Extract provided
---*---
Norwegian fire-safety scientist

Grunde Jomaas is a Norwegian fire-safety scientist and engineer whose work includes combustion, fire dynamics, sustainable built environments, and fire safety related to emerging energy technologies. He is Executive Director of Fire & Risk Alliance's operations in the United Kingdom and Europe. He previously led the FRISSBE research programme at the Slovenian National Building and Civil Engineering Institute (ZAG) and has held academic positions at the University of Edinburgh and the Technical University of Denmark.

==Education==
Jomaas earned a BSc in Fire Protection Engineering from the University of Maryland in 2001. He then obtained an MSc in 2005 and a PhD in Mechanical and Aerospace Engineering in 2008 at Princeton University.

==Career==
After a short period as a staff engineer at Combustion Science and Engineering, Inc., Jomaas undertook post-doctoral research at École Centrale Paris (2008–2009). He joined the Technical University of Denmark in 2009, rising from assistant to associate professor and overseeing master’s programmes in fire safety and civil engineering. In 2016 he became Professor and BRE Chair of Fire Safety Engineering at the University of Edinburgh, where he also directed the local node of the International Master of Science in Fire Safety Engineering. Since 2021 he has led the EU-funded FRISSBE research centre at ZAG in Slovenia. He had visiting appointments at the University of Waterloo and the University of Queensland.

Jomaas’ research focus on fire dynamic using laboratory, field and micro-gravity experiments as well as analytical and numerical models. He has been collaborating with NASA for Saffire series of spacecraft-fire experiments.

==Awards and honours==
Recognition for Jomaas’ contributions includes the NFPA Bigglestone Award for best fire-technology paper (2023) and the Society of Fire Protection Engineers’ John L. Bryan Award for mentoring (2021). In 2018, he shared the David A. Lucht Lamp of Knowledge Award.

==Selected works==

- Jomaas, G., Zheng, X. L., Zhu, D. L., & Law, C. K. (2005). Experimental determination of counterflow ignition temperatures and laminar flame speeds of C2–C3 hydrocarbons at atmospheric and elevated pressures. Proceedings of the Combustion Institute, 30(1), 193-200.
- Jomaas, G., Law, C. K., & Bechtold, J. K. (2007). On transition to cellularity in expanding spherical flames. Journal of fluid mechanics, 583, 1-26.
- Poulsen, A., & Jomaas, G. (2012). Experimental study on the burning behavior of pool fires in rooms with different wall linings. Fire Technology, 48, 419-439.
---*---
Collection entries:

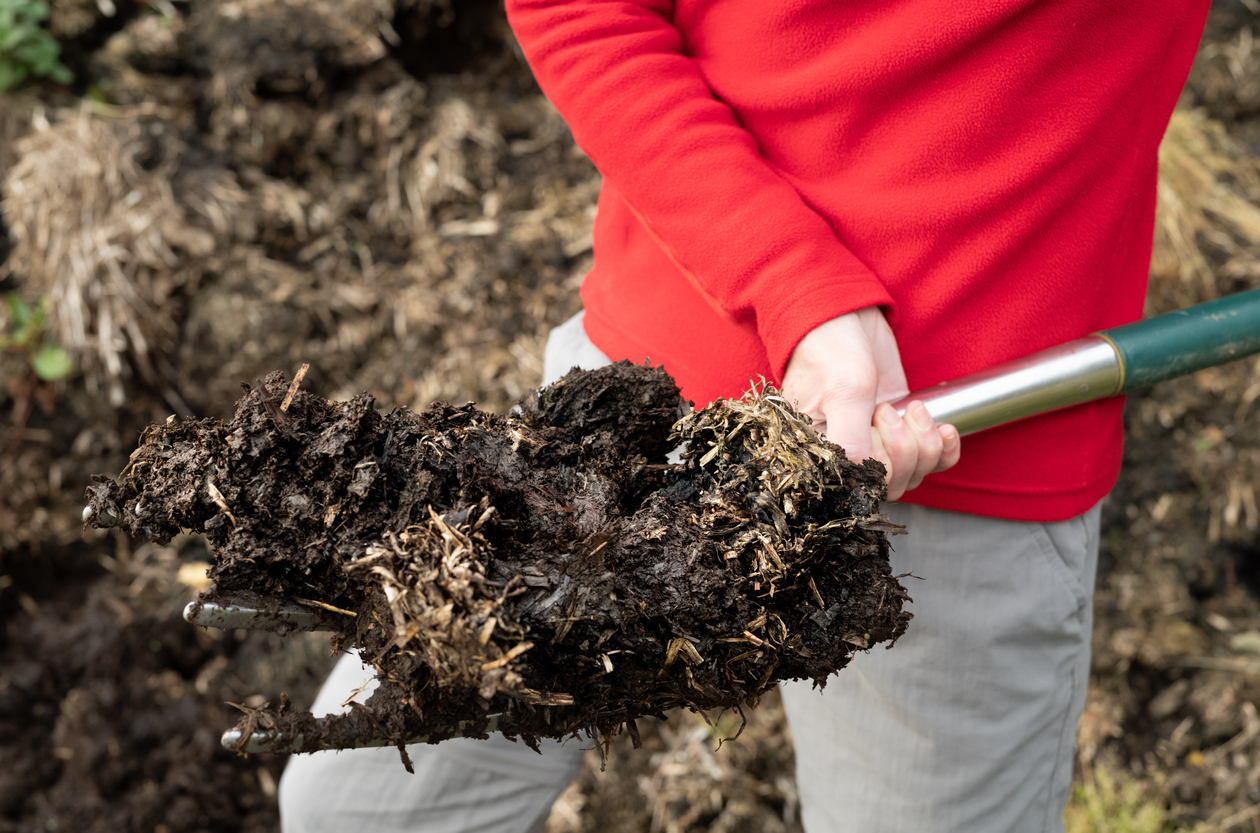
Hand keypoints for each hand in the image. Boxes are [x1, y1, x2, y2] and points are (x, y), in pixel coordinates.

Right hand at [782, 308, 960, 499]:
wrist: (844, 314)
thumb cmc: (830, 350)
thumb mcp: (843, 392)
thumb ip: (849, 438)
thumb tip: (858, 473)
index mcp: (823, 452)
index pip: (861, 484)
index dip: (882, 460)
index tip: (878, 417)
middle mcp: (849, 452)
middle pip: (892, 483)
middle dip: (906, 450)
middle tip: (890, 409)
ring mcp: (877, 441)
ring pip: (914, 473)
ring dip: (926, 446)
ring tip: (913, 408)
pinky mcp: (900, 429)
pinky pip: (931, 460)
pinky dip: (945, 450)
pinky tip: (946, 429)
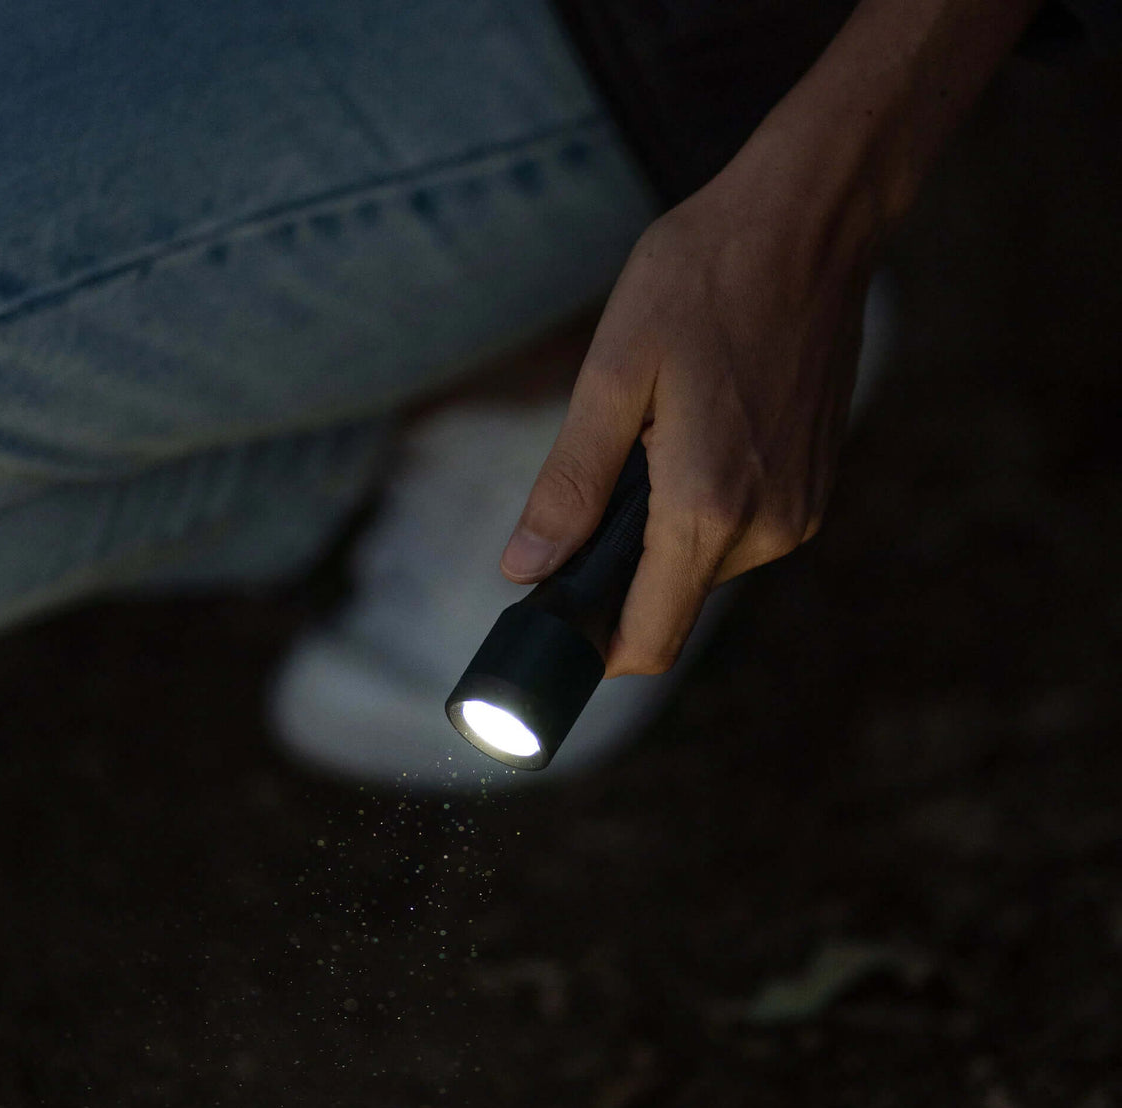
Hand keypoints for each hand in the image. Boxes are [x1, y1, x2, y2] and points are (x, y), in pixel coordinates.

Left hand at [500, 165, 874, 677]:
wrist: (811, 222)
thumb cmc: (704, 280)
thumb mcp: (614, 375)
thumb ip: (569, 487)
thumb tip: (525, 570)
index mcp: (708, 509)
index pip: (648, 640)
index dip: (594, 654)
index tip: (552, 633)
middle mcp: (766, 529)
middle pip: (669, 602)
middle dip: (619, 570)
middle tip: (597, 482)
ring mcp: (800, 511)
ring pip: (704, 566)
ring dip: (662, 530)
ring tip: (654, 436)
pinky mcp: (814, 487)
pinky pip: (740, 531)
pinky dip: (702, 506)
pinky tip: (696, 430)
---*---
Parts of the exercise
1/ Reproduce a passage from the Jomaas biography verbatim, starting at the words "- Jomaas, G., Law, C." and ending after the words "mechanics, 583, 1-26.".
2/ In the Jomaas biography, which award did he receive from the Society of Fire Protection Engineers, and in what year?

Per-task outputs
1/
- Jomaas, G., Law, C. K., & Bechtold, J. K. (2007). On transition to cellularity in expanding spherical flames. Journal of fluid mechanics, 583, 1-26.

2/ The John L. Bryan Award for mentoring, in 2021.